The fact that fiat money is issued on a monopoly basis by the banks implies that, as in it happens with monopolies in general, it can be made artificially scarce in order to make it more expensive and, as a result of this, make extraordinary profits. This artificial scarcity of fiat money means there is never enough of it where it is needed, and too much of it where it does harm to society and the environment. “It is the fundamental reason that our society is competitive instead of cooperative, and is the main reason why billions of people around the world, both in poor and affluent areas, are struggling to make ends meet” (Dunkley, 2017).
Another problem of fiat money is that it attempts to deliver the three functions that it supposedly has to: being an adequate medium of exchange, being the unit of account (i.e., the measure where all commodities express their value) and being a store of value.
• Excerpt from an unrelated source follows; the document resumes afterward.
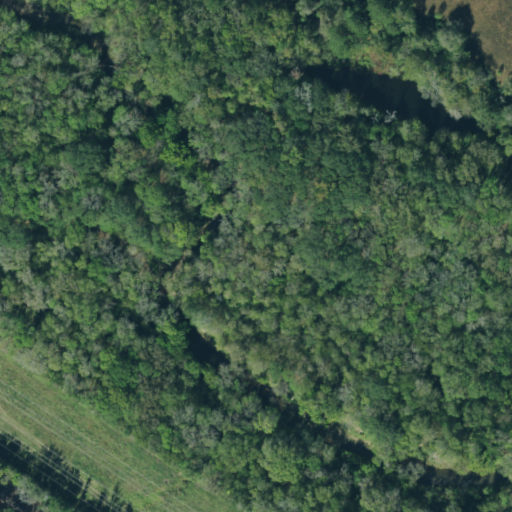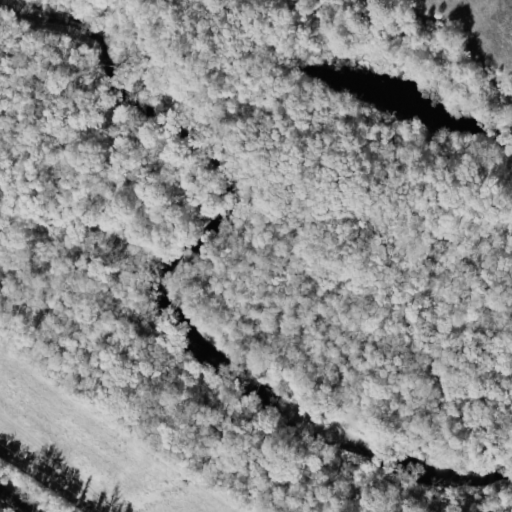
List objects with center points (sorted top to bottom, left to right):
river: (171, 289)
railway: (14, 502)
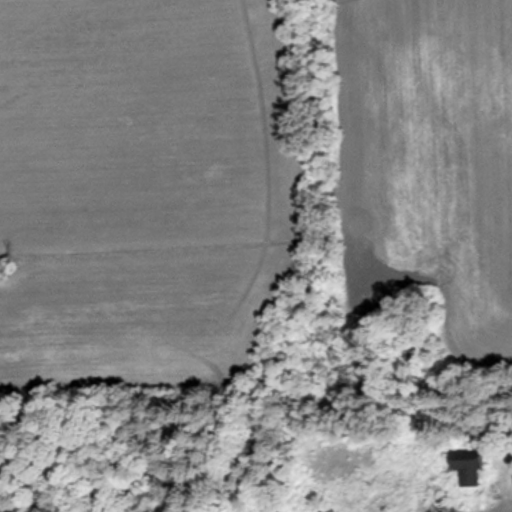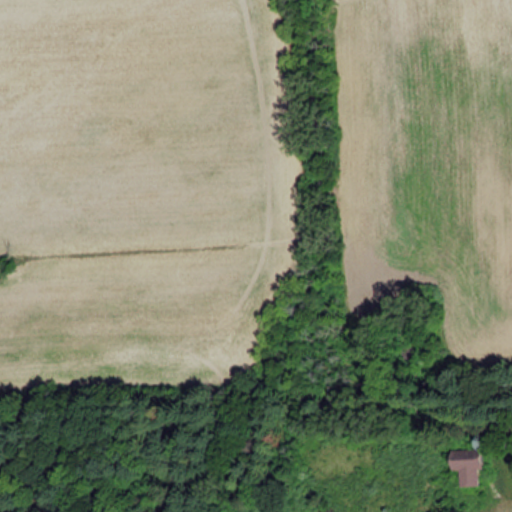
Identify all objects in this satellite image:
building: (466, 466)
As John Maynard Keynes pointed out almost a hundred years ago, this way of conceiving money raises a fundamental problem. If money is a good store of value it can become contradictory with its function as medium of exchange. Since the possibility to hoard money implies that part of its stock is being leaked out from the system, an obvious result is that the number of transactions that can be realized will be reduced. This is particularly evident in times of uncertainty, where people, firms and banks tend to increase savings for precautionary reasons. In these cases liquidity (money) evaporates leaving no room for transactions. As a result, severe recessions implying massive losses of welfare take hold.
The scarcity aspect of fiat money can also be clearly seen when we consider a common problem that occurs in many small communities, especially poorer ones. The residents have almost no money. This means that even though together they have many different skills and needs, the entire community is at a stand-still because none of them have the government-issued paper that allows any exchange to occur. The natural role of money is to ensure that a group’s potential to exchange their goods and services can be realized – if people are unable to exchange them solely due to lacking the correct piece of paper, then there is clearly a requirement for them to be issuing their own paper (Dunkley, 2017). This is what complementary currencies offer.